● **EXERCISE**:
Lines before the one containing "Page size: 1500x1125." are excluded; reproduce that line and all lines after it in the entries below, exactly.

● **WORKING DATA**:
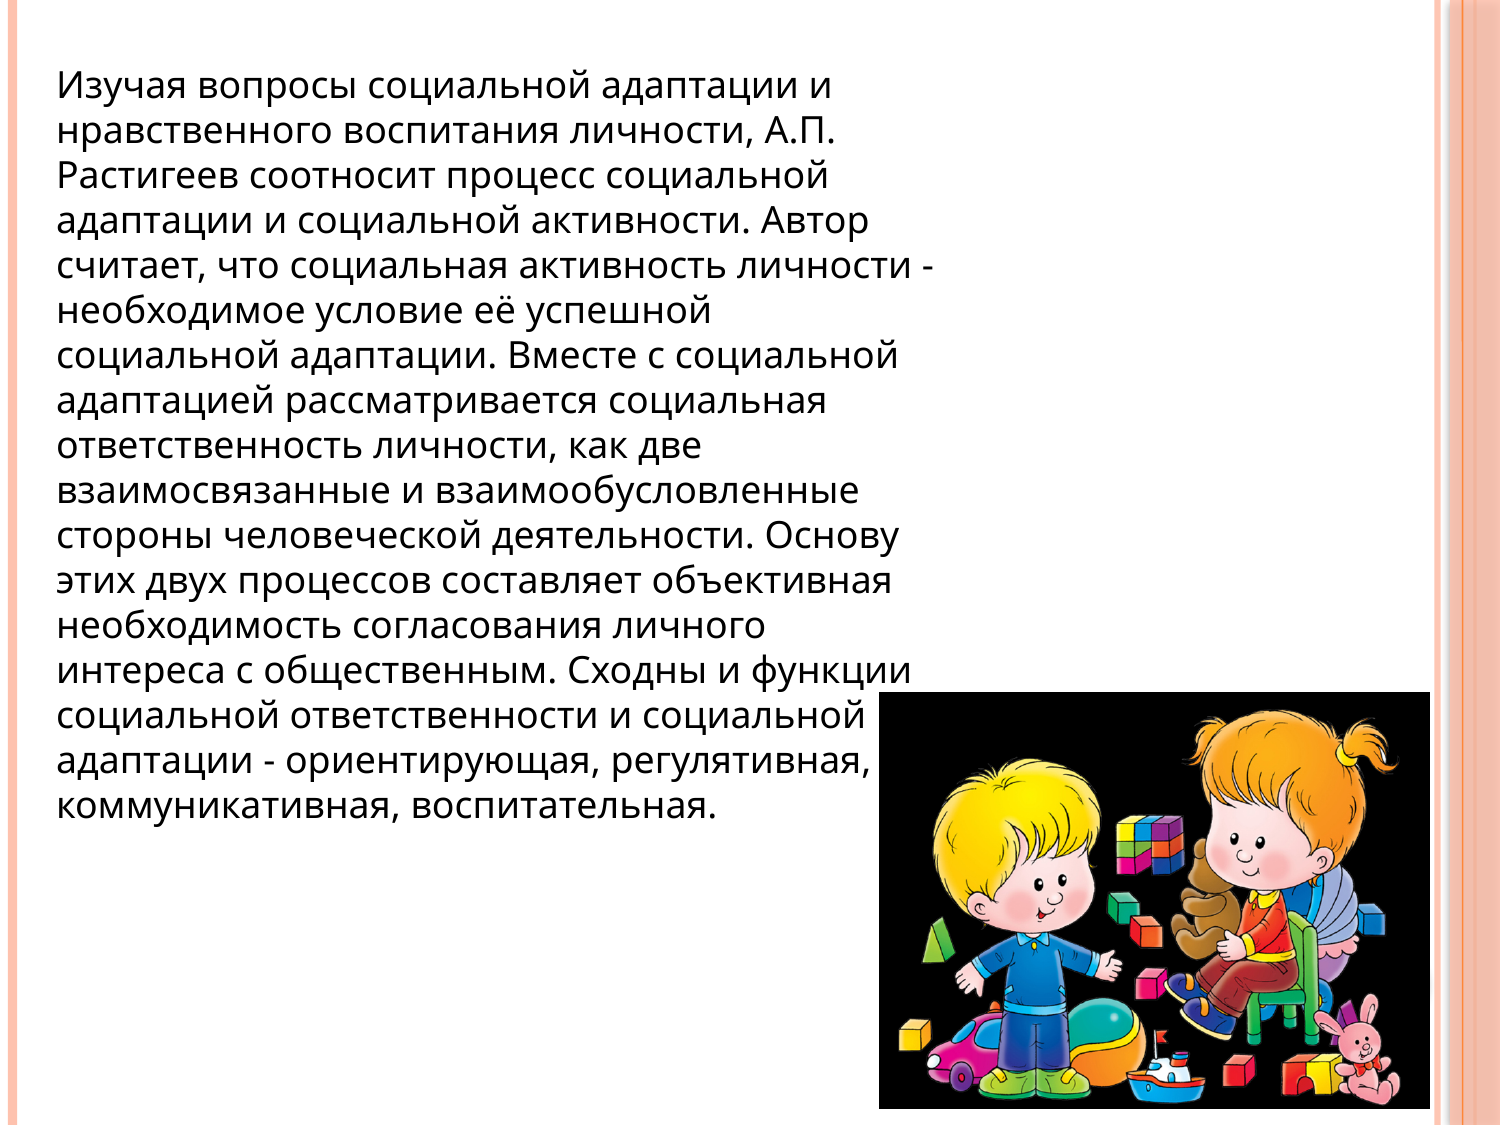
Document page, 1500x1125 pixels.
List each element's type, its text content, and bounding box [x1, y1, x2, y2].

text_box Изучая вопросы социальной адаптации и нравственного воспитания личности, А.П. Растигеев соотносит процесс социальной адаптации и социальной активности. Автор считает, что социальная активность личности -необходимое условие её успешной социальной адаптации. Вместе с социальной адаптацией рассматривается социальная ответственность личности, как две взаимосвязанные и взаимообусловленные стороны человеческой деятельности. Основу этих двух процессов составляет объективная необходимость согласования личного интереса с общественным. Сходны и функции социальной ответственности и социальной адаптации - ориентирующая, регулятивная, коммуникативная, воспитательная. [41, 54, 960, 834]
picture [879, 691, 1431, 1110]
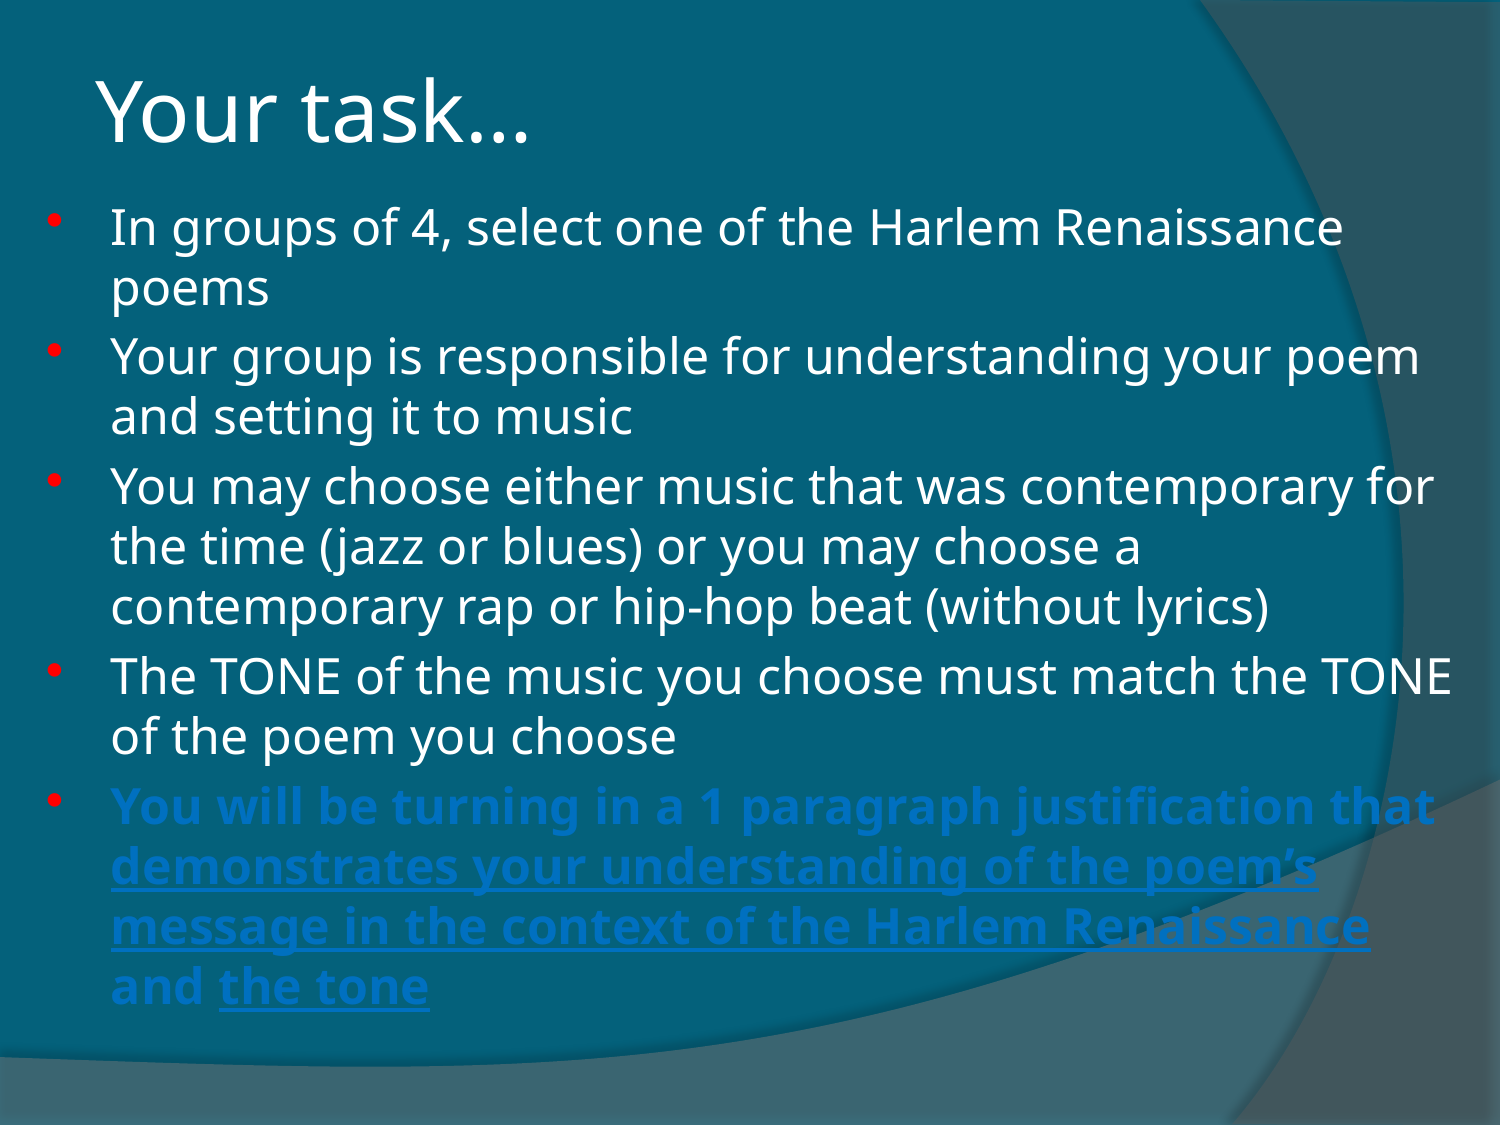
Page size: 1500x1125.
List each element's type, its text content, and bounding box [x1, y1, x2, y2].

● **RESPONSE TO THE EXERCISE**:
Page size: 1500x1125.
List each element's type, its text content, and bounding box [x1, y1, x2, y2].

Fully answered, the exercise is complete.